Please copy the records from the start through the line containing "oder Geräte zusätzliche Stromkreise", changing "Argolla" to "Anillo" and keeping everything else the same.

#### Records shown

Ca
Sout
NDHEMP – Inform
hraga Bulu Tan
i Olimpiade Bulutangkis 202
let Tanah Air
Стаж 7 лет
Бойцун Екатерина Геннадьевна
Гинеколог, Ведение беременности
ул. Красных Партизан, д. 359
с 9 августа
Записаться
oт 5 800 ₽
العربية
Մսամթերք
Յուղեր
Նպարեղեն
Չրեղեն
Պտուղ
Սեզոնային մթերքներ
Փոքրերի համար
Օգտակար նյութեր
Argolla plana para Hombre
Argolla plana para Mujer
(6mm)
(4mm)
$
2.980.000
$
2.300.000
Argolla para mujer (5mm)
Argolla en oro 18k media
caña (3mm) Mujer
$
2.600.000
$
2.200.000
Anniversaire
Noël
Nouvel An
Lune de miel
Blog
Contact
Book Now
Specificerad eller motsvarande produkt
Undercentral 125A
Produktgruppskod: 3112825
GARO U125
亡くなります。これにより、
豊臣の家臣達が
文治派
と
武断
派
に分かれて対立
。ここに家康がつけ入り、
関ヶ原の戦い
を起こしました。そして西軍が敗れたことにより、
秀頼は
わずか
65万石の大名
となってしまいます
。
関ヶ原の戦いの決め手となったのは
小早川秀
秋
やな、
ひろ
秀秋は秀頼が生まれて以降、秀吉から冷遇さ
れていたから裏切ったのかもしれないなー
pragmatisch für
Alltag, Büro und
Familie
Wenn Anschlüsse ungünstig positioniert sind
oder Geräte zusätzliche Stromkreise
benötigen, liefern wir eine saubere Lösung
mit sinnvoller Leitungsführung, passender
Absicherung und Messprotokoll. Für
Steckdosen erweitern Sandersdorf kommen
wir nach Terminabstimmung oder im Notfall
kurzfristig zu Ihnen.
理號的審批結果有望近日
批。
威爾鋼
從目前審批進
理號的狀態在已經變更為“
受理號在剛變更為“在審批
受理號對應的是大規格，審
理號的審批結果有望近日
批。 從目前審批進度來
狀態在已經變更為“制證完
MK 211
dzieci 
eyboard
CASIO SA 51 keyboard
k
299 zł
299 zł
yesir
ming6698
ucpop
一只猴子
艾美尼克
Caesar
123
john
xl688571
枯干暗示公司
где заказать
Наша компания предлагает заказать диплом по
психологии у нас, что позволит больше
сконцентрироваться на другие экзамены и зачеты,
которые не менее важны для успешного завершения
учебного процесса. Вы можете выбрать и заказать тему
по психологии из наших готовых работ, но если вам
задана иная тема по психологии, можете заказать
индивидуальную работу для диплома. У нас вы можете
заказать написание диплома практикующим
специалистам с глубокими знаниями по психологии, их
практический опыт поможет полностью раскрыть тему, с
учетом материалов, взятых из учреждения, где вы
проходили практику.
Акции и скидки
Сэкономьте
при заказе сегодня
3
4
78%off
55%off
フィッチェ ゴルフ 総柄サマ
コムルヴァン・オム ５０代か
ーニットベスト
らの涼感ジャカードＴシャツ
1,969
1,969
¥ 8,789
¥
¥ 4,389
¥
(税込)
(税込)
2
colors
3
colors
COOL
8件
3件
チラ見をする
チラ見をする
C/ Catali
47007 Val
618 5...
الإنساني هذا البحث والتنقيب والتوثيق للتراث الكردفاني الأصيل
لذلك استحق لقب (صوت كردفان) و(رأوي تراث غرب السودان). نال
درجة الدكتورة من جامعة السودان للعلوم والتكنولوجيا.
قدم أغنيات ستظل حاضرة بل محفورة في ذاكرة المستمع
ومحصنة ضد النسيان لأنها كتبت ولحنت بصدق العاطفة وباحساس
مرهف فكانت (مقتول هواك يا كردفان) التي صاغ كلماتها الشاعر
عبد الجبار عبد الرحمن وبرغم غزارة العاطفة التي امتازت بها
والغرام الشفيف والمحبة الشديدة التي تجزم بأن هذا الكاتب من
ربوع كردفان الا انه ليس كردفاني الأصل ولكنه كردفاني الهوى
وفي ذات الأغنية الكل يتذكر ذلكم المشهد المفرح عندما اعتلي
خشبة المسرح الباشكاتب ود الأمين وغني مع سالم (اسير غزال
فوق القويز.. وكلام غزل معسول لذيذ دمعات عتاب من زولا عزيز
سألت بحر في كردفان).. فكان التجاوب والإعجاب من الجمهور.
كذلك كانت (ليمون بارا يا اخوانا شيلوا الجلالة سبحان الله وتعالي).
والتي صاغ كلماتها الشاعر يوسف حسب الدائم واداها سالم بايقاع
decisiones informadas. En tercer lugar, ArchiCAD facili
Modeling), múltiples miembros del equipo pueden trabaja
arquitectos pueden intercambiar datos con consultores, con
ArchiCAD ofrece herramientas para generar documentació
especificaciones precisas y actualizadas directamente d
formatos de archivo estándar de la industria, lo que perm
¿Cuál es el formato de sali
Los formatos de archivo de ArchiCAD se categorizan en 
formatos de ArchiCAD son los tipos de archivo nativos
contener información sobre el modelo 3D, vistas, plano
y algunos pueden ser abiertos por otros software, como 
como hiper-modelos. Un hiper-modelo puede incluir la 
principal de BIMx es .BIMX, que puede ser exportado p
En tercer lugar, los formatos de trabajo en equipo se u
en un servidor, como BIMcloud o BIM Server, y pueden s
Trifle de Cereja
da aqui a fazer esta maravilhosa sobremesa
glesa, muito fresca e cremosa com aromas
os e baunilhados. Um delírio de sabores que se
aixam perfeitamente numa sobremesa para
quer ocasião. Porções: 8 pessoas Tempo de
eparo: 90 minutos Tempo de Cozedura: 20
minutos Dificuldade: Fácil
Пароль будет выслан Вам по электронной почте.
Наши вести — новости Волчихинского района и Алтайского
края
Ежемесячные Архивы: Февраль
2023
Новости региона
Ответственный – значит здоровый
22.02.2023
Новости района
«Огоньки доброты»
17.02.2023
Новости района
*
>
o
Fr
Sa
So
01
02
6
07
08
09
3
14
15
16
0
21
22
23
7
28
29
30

########

--- Response to this task ---
Ca
Sout
NDHEMP – Inform
hraga Bulu Tan
i Olimpiade Bulutangkis 202
let Tanah Air
Стаж 7 лет
Бойцун Екатерина Геннадьевна
Гинеколог, Ведение беременности
ул. Красных Партизан, д. 359
с 9 августа
Записаться
oт 5 800 ₽
العربية
Մսամթերք
Յուղեր
Նպարեղեն
Չրեղեն
Պտուղ
Սեզոնային մթերքներ
Փոքրերի համար
Օգտակար նյութեր
Anillo plana para Hombre
Anillo plana para Mujer
(6mm)
(4mm)
$
2.980.000
$
2.300.000
Anillo para mujer (5mm)
Anillo en oro 18k media
caña (3mm) Mujer
$
2.600.000
$
2.200.000
Anniversaire
Noël
Nouvel An
Lune de miel
Blog
Contact
Book Now
Specificerad eller motsvarande produkt
Undercentral 125A
Produktgruppskod: 3112825
GARO U125
亡くなります。これにより、
豊臣の家臣達が
文治派
と
武断
派
に分かれて対立
。ここに家康がつけ入り、
関ヶ原の戦い
を起こしました。そして西軍が敗れたことにより、
秀頼は
わずか
65万石の大名
となってしまいます
。
関ヶ原の戦いの決め手となったのは
小早川秀
秋
やな、
ひろ
秀秋は秀頼が生まれて以降、秀吉から冷遇さ
れていたから裏切ったのかもしれないなー
pragmatisch für
Alltag, Büro und
Familie
Wenn Anschlüsse ungünstig positioniert sind
oder Geräte zusätzliche Stromkreise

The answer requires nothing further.